La compagnie d’assurances s’oppose à cette demande.
En l’espèce, l’accident date du 24 décembre 2018. Une provision a été versée dans le premier délai de 8 mois, le 16 août 2019, acceptée par la victime. Une réunion d’expertise a eu lieu le 24 mars 2021, la seconde provision a été versée le 30 juin 2021, l’expertise du sapiteur a eu lieu le 3 novembre 2021, son avis a été déposé le 24 novembre 2021, le rapport d’expertise est daté du 17 janvier 2022, la compagnie l’a reçu le 2 février 2022, l’offre définitive, qui n’est pas irréaliste, incomplète et insuffisante a été faite le 25 juin 2022. Les délais prévus par ce texte ont été respectés, la demande sera donc rejetée.
Sur les autres demandes :
La compagnie d’assurance sera condamnée aux dépens.
Il serait inéquitable de laisser à la charge du demandeur les frais irrépétibles qu’il a engagés à l’occasion du procès, qui seront mis à la charge de la compagnie d’assurance à hauteur de 2 500 €.
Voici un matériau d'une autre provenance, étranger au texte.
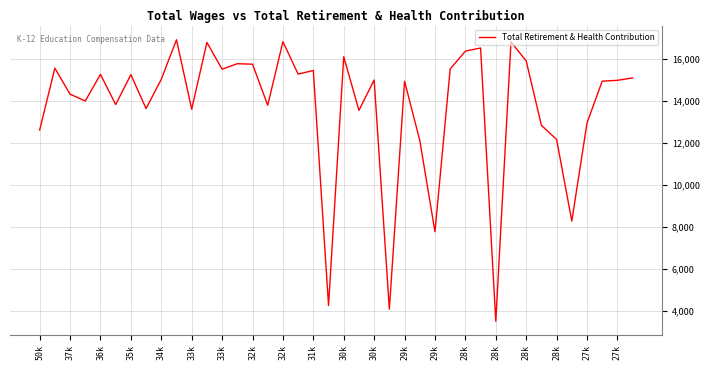

What is the greatest value displayed?

16908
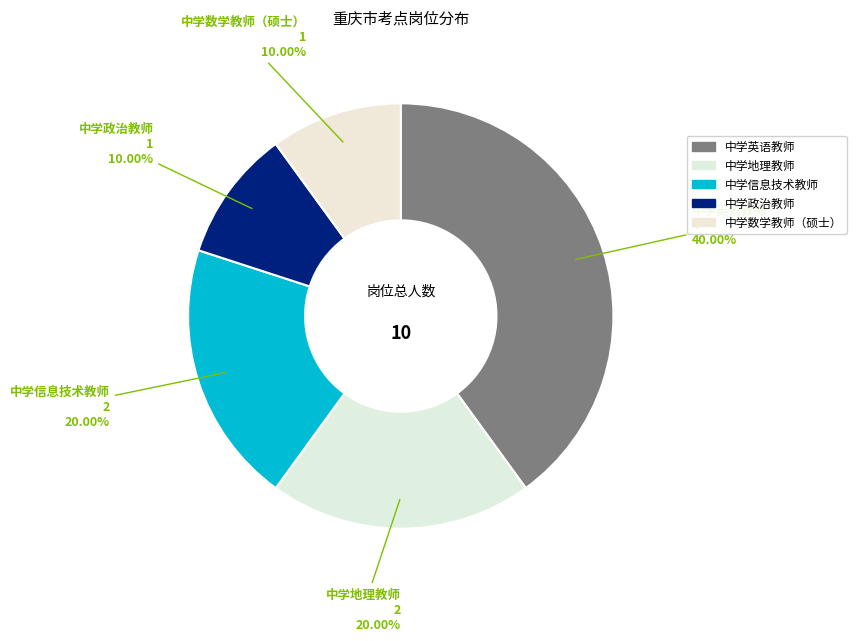

What percentage is the 中学英语教师 slice, to the nearest percent?

40%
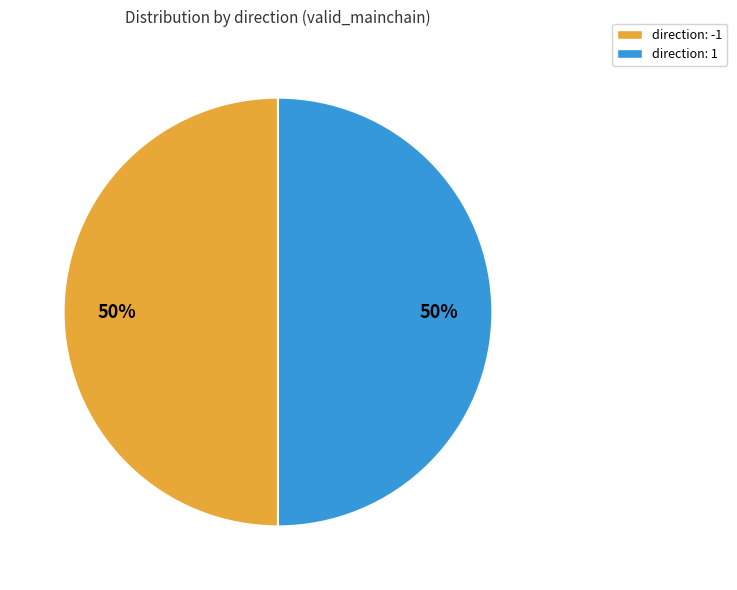

How many slices are in this pie chart?

2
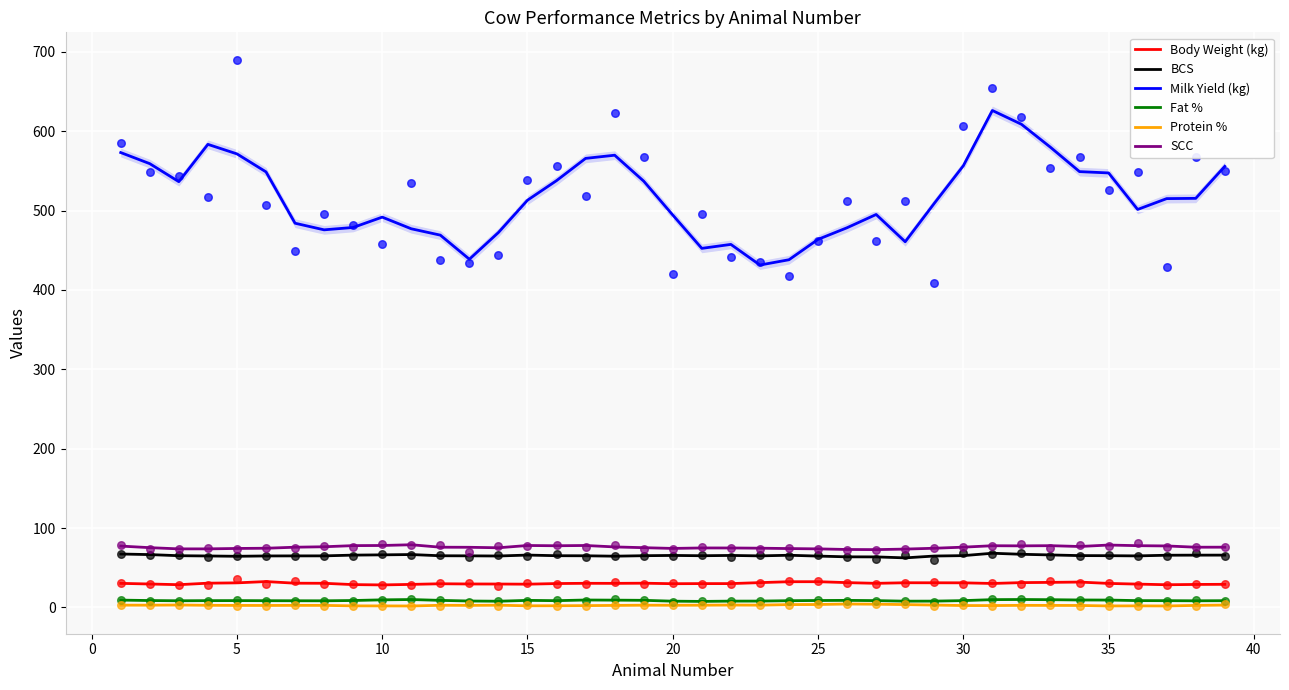

Which series has the widest spread of Y values?

Milk Yield (kg)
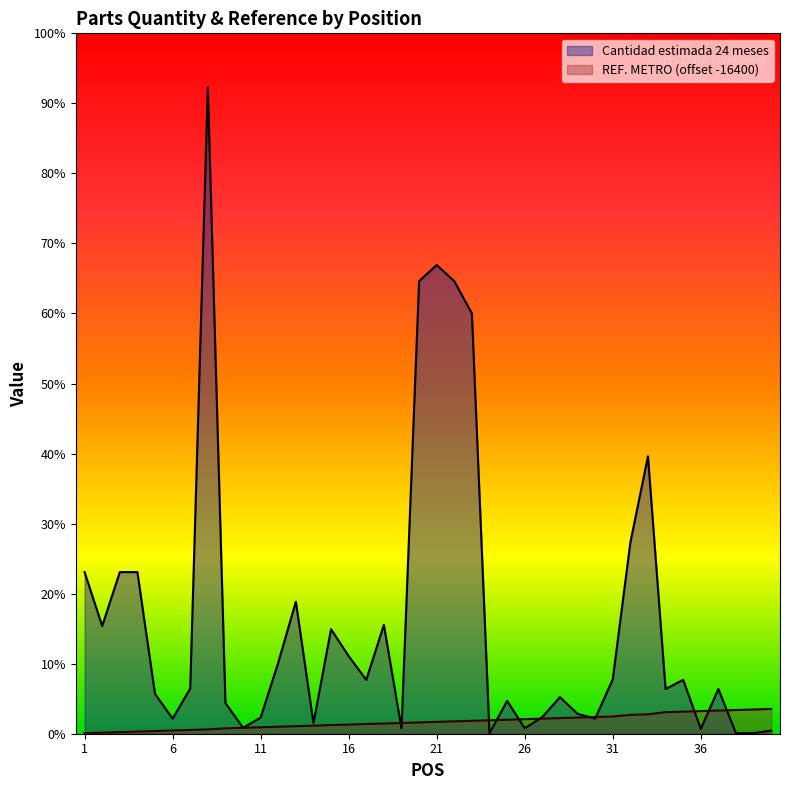

Is it true that Cantidad estimada 24 meses equals 73 at 13?

False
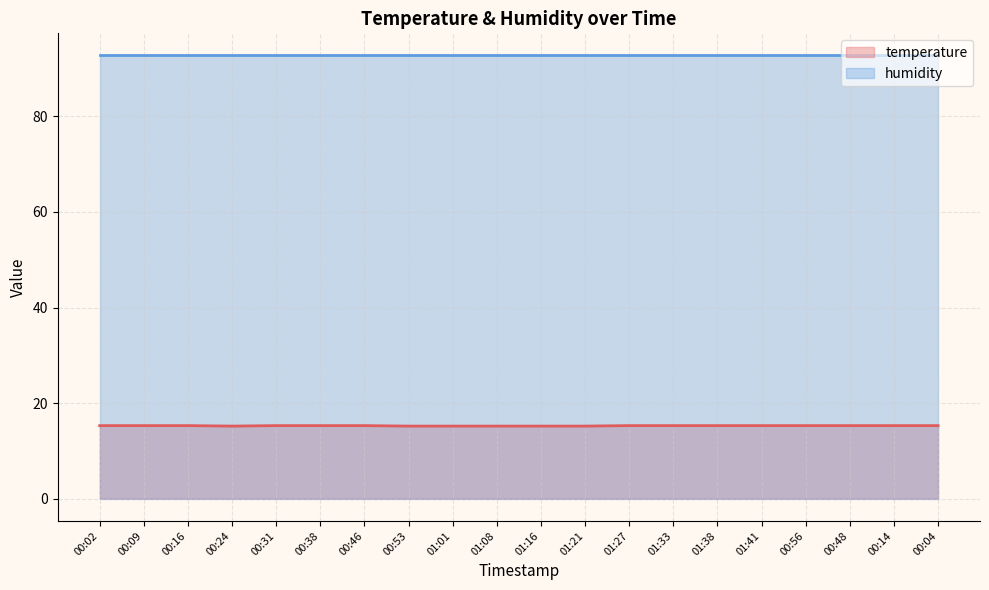

What is the difference between the maximum and minimum values?

0.1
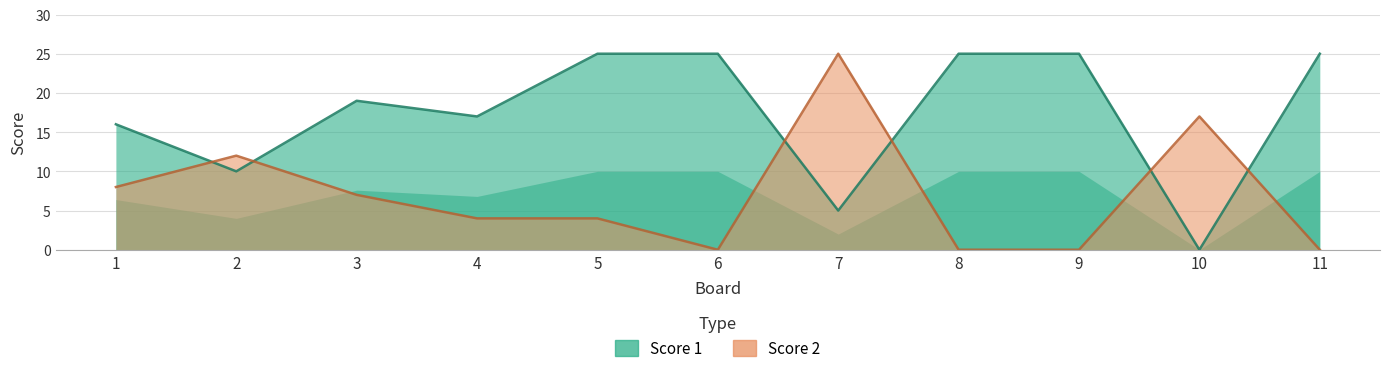

True or false: Score 2 has more than 0 interior local peaks.

True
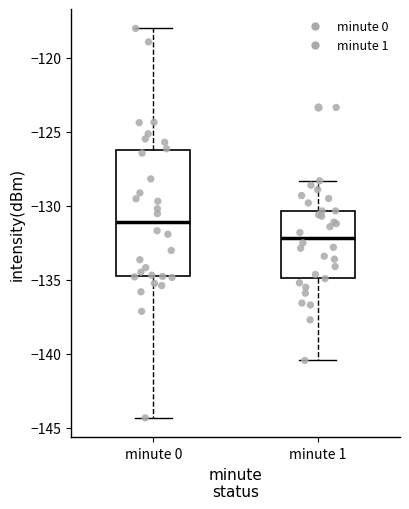

Reading left to right, read every box against the y-axis: the position of its median line, the range the box covers, and the ends of its whiskers. The values are not printed on the chart, so give them approximately, as read against the axis.

minute 0: median -131.0, box -134.5 to -126.0, whiskers -144.5 to -118.0
minute 1: median -132.0, box -135.0 to -130.5, whiskers -140.5 to -128.5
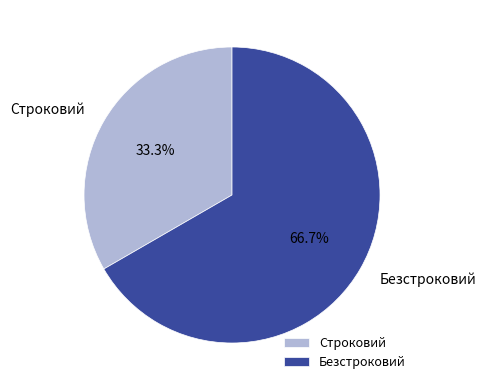

Is there a majority slice in this chart?

Yes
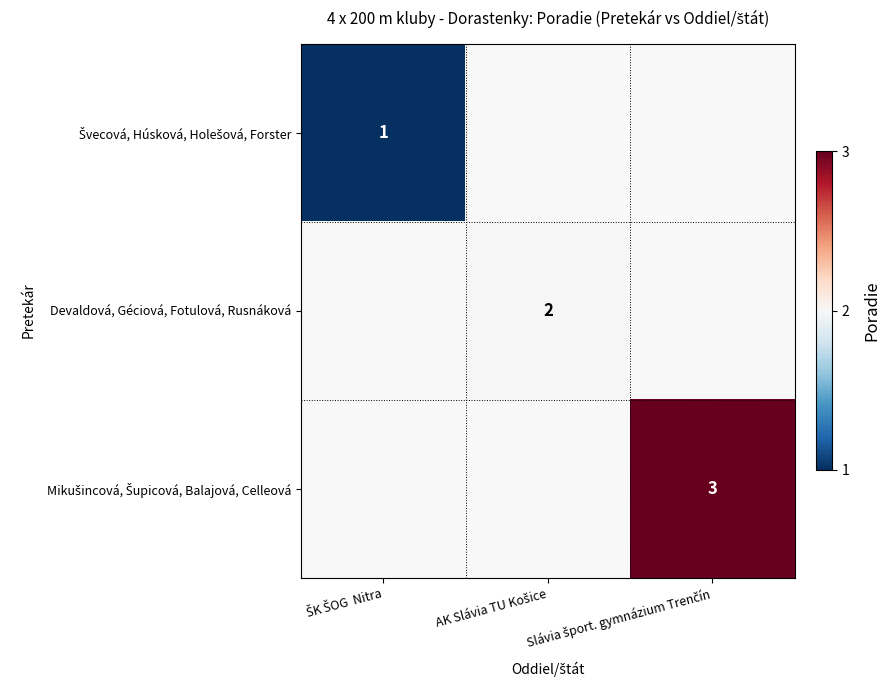

The value of Devaldová, Géciová, Fotulová, Rusnáková at AK Slávia TU Košice is 2.0. True or false?

True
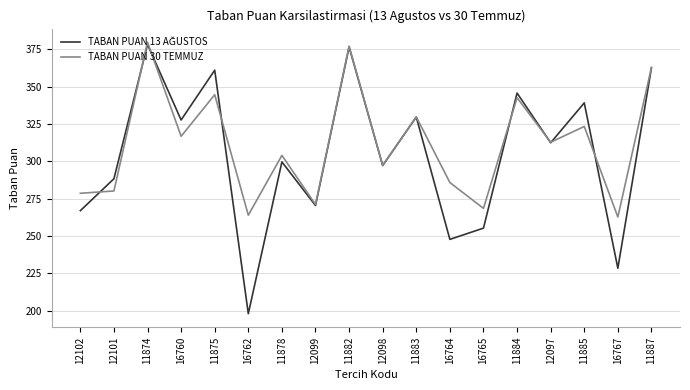

True or false: TABAN PUAN 30 TEMMUZ has a value of 268.5 at 16765.

True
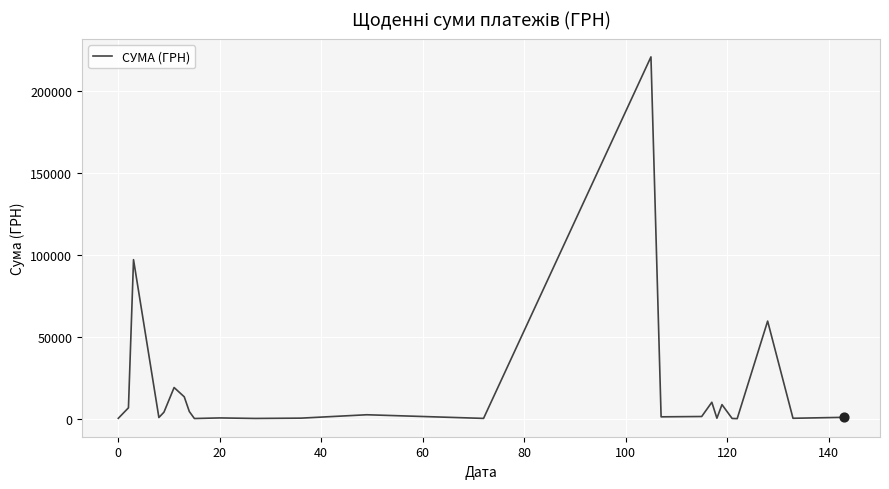

What is the maximum value shown in the chart?

221138.5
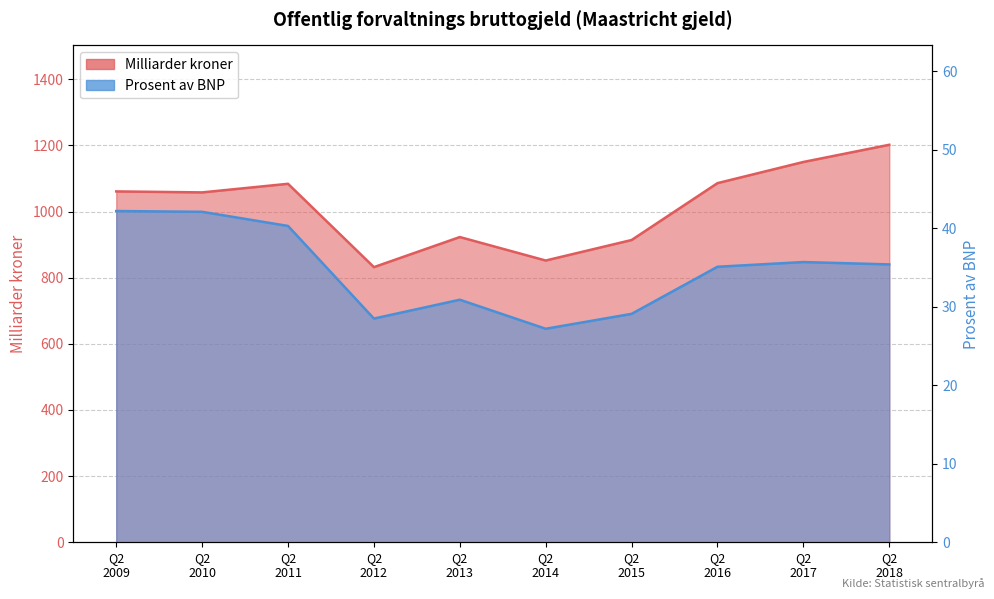

True or false: Milliarder kroner and Prosent av BNP cross at least once.

False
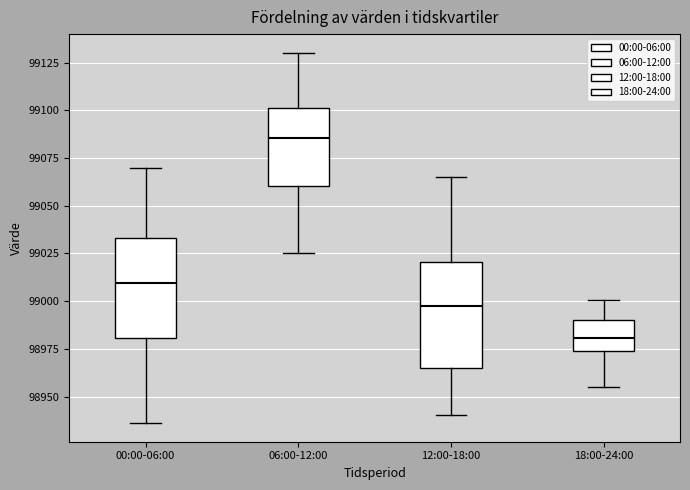

Where does the lower whisker of the box for 18:00-24:00 end on the y-axis? The values are not printed on the chart, so give them approximately, as read against the axis.

98955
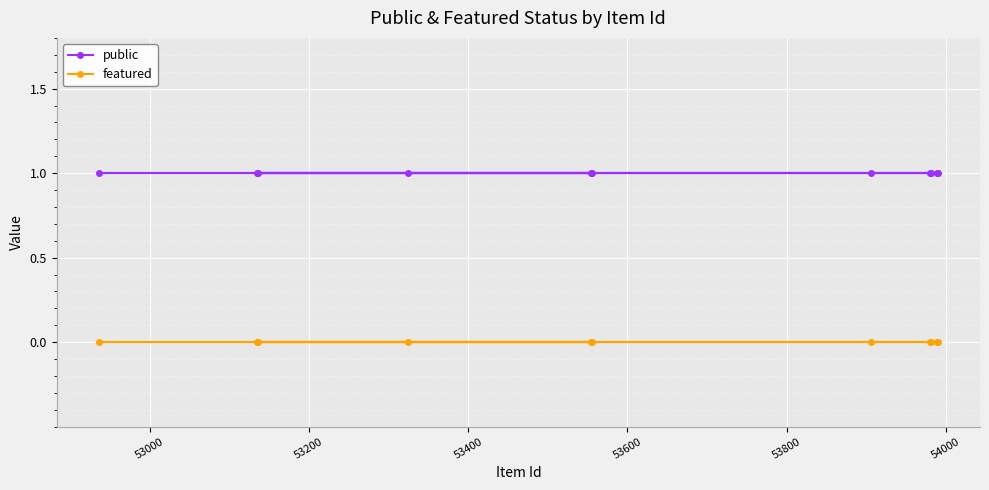

List the series in order of their peak value, highest first.

public, featured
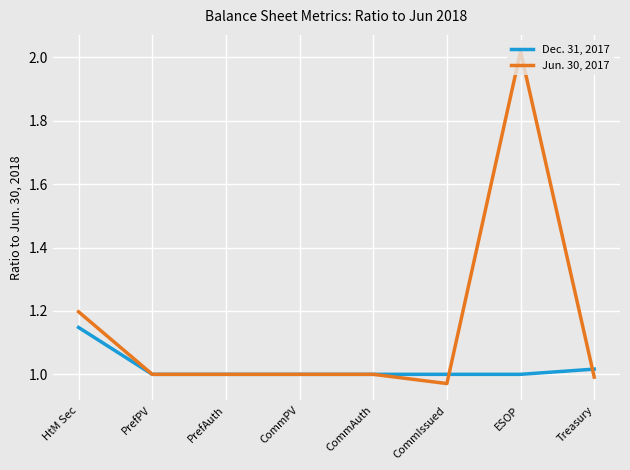

List the series in order of their peak value, lowest first.

Dec. 31, 2017, Jun. 30, 2017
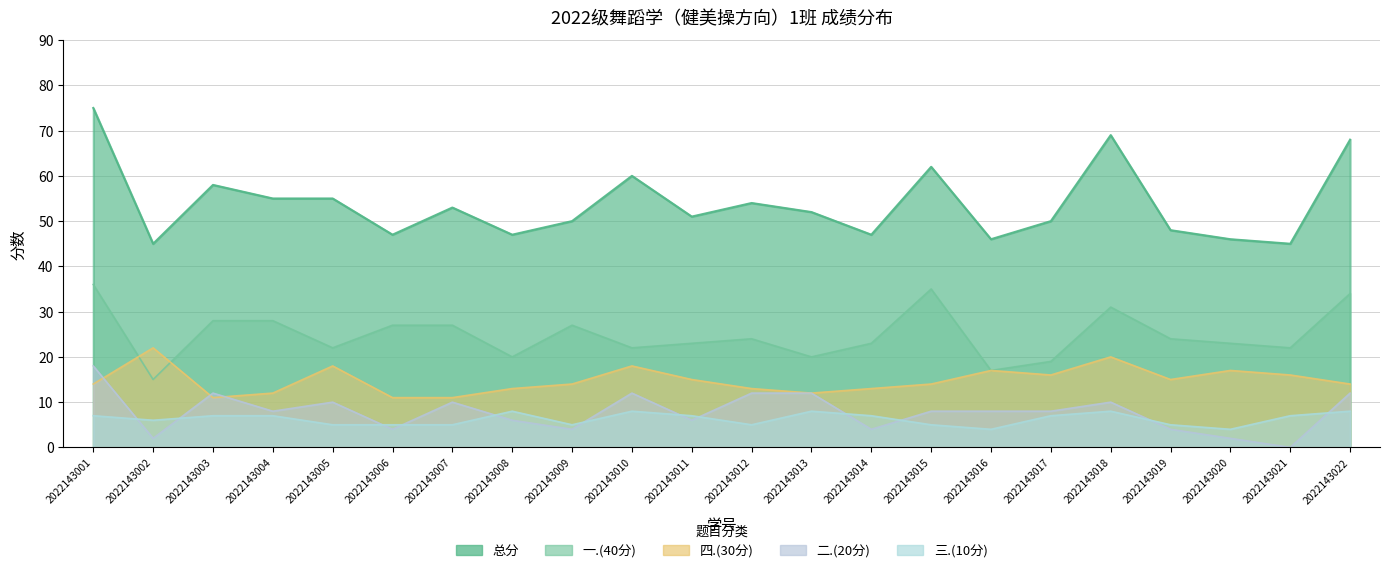

Which series ends up on top after the final intersection of 三.(10分) and 二.(20分)?

二.(20分)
L’exécution provisoire sera ordonnée.
PAR CES MOTIFS
Le Tribunal statuant par décision contradictoire et en premier ressort,
— fixe l’indemnisation des préjudices subis par Monsieur, [M], [J] à la somme totale de 60722,60 € et la créance des tiers payeurs à la somme de 2332,82 €,
— dit que devront être déduites les provisions versées pour 5000 €,
— condamne la SA, [F] IARD et SANTE à payer à Monsieur, [M], [J] la somme de 55 722,60 €, avec intérêts au taux légal à compter du présent jugement,
— rejette la demande d’indemnisation de Madame, [M], [W],
— rejette le surplus des prétentions des parties,
— condamne le SA, [F] IARD et SANTE aux dépens,
— condamne la SA, [F] IARD et SANTE à payer à Monsieur, [M], [J] la somme de 2500 € en application de l’article 700 du Code de procédure civile,
— ordonne l’exécution provisoire de la décision.
Ainsi jugé et mis à disposition au Greffe le 26 mars 2026.